(TEXT BLOCK):
[Netarchivesuite-users] Problem with QA

Meelis Mihhailov meelis at nlib.ee
Mon Dec 3 16:17:20 CET 2012


Hi Søren and thank you for the reply.

I've added the seeds.txt and crawler configuration as attachments to 
this mail. I hope this mailing list supports attachments.
I must add that the configuration is not 100% the same that came with 
NAS. I migrated our previous domainscope configuration to it and it has 
worked well for the last half a year.
I have scheduled NAS restart to the later evening today.

We are indeed using 3.21.0 to start archiving in warc format. We have 
been waiting a long time for the support and just havent yet updated our 
configurations. It's on the list of things to do while moving over to 
warc files :)

Meelis Mihhailov
National Library Of Estonia
meelis at nlib.ee




On 3.12.2012 16:43, Søren Vejrup Carlsen wrote:
> Hi Meelis.
> Without more information about your crawlsetup (order.xml and seeds.txt), and the domains being harvested
> we cannot really help you much. Could you send us a couple of the domains (with start-seeds) that you're harvesting? Then we could see if the problem is a configuration problem or not.
>
> BTW why are you running a development release of Netarchivesuite? The only reason for running 3.21.0 is the support of using WARC as archival format instead of ARC. If you're not interested in that, you would probably be
> better of running the 3.20 release.
>
> Best Regards
> Søren Vejrup Carlsen
> Developer and QA of NetarchiveSuite
>
> -----Oprindelig meddelelse-----
> Fra: netarchivesuite-users-bounces at ml.sbforge.org [mailto:netarchivesuite-users-bounces at ml.sbforge.org] På vegne af Meelis Mihhailov
> Sendt: 3. december 2012 13:40
> Til: Netarchive Suite Users
> Emne: [Netarchivesuite-users] Problem with QA
>
> Hi all!

(RECORDED INFORMATION):
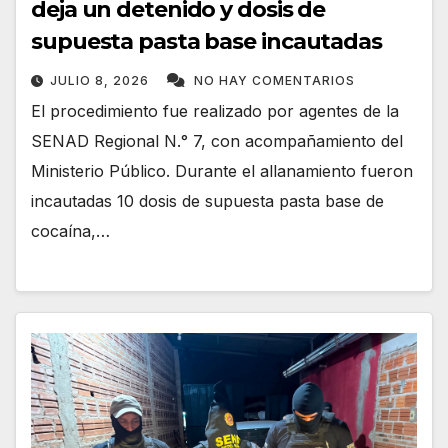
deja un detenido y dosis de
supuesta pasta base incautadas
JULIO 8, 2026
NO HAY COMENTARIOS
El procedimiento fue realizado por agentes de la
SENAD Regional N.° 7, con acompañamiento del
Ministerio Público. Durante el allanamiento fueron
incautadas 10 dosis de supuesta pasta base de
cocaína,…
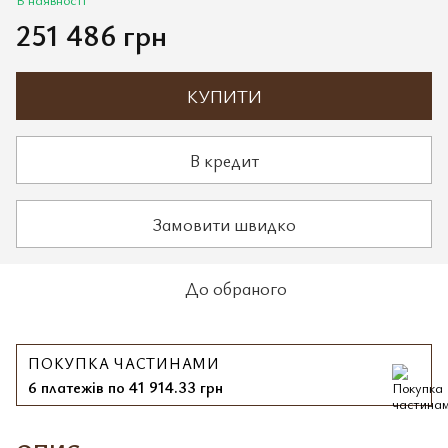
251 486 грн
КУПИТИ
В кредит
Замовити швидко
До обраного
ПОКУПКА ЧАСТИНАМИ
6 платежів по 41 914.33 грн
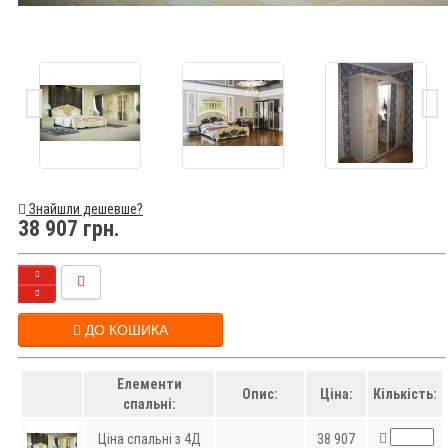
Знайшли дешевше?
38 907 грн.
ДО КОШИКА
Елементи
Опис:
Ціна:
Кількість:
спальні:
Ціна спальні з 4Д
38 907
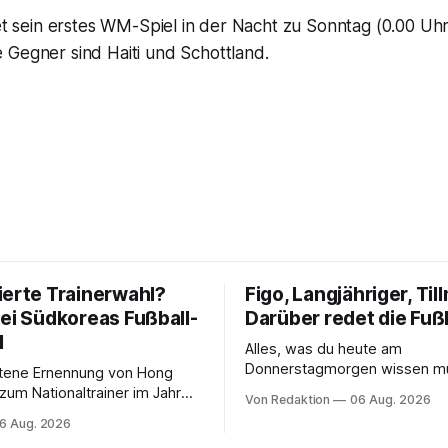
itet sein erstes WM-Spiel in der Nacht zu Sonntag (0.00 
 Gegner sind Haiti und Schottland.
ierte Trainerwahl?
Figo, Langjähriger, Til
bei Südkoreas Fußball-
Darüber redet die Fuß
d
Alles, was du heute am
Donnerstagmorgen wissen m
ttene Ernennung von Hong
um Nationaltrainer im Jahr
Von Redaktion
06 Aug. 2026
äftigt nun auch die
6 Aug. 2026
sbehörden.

(WHAT YOU NEED TO DO): Resume the NetarchiveSuite mailing-list thread about the QA problem, continuing it from its final line.

(ANSWER SPACE):
>
> I have a problem with NAS 3.21.0 QA indexing.
> We use two configurations for our crawl, one with max-hops=25 and the other with max-hops=0.
>
> Everything worked fine until now. When we create an index for the crawl in order to do QA all the main addresses return "not found" errors. I mean www.server.com are not found but all other that point to resource (.js, .css or images and files) are displayed OK.
>
> This does not affect the links that are crawled with max-hops=0.
>
> Can anyone help me figure out what is wrong? All logs show that the main domain is crawled. All ARC files contain the content that is fetched when www.server.com is crawled and index segments show that the resource is there and points to a correct ARC file.
>
> At the moment I havent restarted NAS as we are currently in the middle of the crawl.
>
>
> Meelis Mihhailov
> National Library Of Estonia
> meelis at nlib.ee
>
> _______________________________________________
> NetarchiveSuite-users mailing list
> NetarchiveSuite-users at ml.sbforge.org
> http://ml.sbforge.org/mailman/listinfo/netarchivesuite-users
>
> _______________________________________________
> NetarchiveSuite-users mailing list
> NetarchiveSuite-users at ml.sbforge.org
> http://ml.sbforge.org/mailman/listinfo/netarchivesuite-users

-------------- next part --------------
http://www.nyc.estemb.org/
http://www.estemb.it/
http://www.embest.pt/
http://www.estemb.de/
http://www.estemb.ie/
http://www.estemb.ru/
http://www.estemb.hu/
http://www.peterburg.estemb.ru/
http://www.estemb.es/
http://www.estemb.kiev.ua/
http://www.estemb.by/
http://www.estemb.pl/
http://www.estemb.or.jp/
http://www.estemb.cz/
http://www.estemb.be/
http://www.estemb.se/
http://www.estemb.lt/
http://www.estemb.org/
http://www.estemb.lv/
http://www.ceest.sdv.fr/
http://www.estemb.org.tr/
http://www.est-emb.fr/
http://un.estemb.org/
http://www.estemb.no/
http://www.estemb.ca/
http://www.estonia.gov.uk/
http://www.pihkva.estemb.ru/
http://www.estemb.gr/
http://www.estemb.fi/
http://www.estemb.nl/
http://www.estemb.at/
http://www.estemb.dk/
-------------- next part --------------
A non-text attachment was scrubbed...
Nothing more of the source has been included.